Tante Augusta Bracknell, gespielt von Regisseur Thomas Stroux, eine Frauenrolle von einem Mann wiedergegeben, was hätte sich Oscar Wilde gefreut. Die Rolle hält zwar die britische Tradition hoch, ist aber zupackend und die Handlung vorantreibend.
...Dinah Pannos gewinnt ihrer Cecily gegenüber der von Petra Liederer hochnäsig, aber sich wandelnd gespielten Gwendolen Mut und Trotz ab...
...Miss Prism – mit Schalk geschlagen durch Silvana Sansoni ...
Jack Worthing von Josef Baum untadelig gespielt – und sein Freund und Augusta-Neffe Algernon Moncrieff – Andreas Wimberger, ein Luftikus.
Thomas Stroux vom Tourneetheater DER GRÜNE WAGEN gelang die Umsetzung der widersprüchlichsten Leichtigkeit des Ernst-Seins, die Wilde mit dem Untertitel "Die Wichtigkeit, Ernst zu sein" gleichzeitig ein wenigkonterkarierte. Ganz hervorragend – so wie die zugreifende Art der Tante Augusta.
Murtaler Zeitung vom 5.10.2007
Komödie für ernsthafte Leute
Knittelfeld.
Die Darsteller lieferten ein überzeugendes Stück.

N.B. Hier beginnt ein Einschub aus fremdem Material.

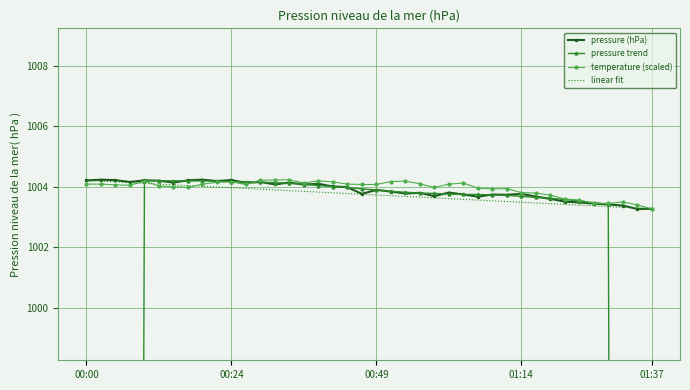

What is the greatest value displayed?

1004.2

Mit einer "trivialen Komödie für ernsthafte Leute" startete in diesem Jahr das Wunschabo-Veranstaltungsprogramm im Knittelfelder Kulturhaus. Oscar Wilde gelang 1895 mit "Bunbury" der Durchbruch. Vergangene Woche kamen zahlreiche Zuseher in den unvergleichlichen Genuss, die Aufführung dieses Theaterstückes im Knittelfelder Kulturhaus mitzuerleben. Die Inszenierung erfolgte durch Thomas Stroux. "Bunbury" ist eine unterhaltsame Verwechslungskomödie, die gleichzeitig eine erheiternde Liebesgeschichte beinhaltet. In den Hauptrollen glänzten Andreas Wimberger, Dinah Pannos, Petra Liederer, Josef Baum sowie Thomas Stroux und Silvana Sansoni.
Das Publikum zeigte sich äußerst amüsiert über die belustigende, aber dennoch anspruchsvolle Vorstellung, die vor Augen führte, wie wichtig es manchmal sein kann, "ernst" zu sein.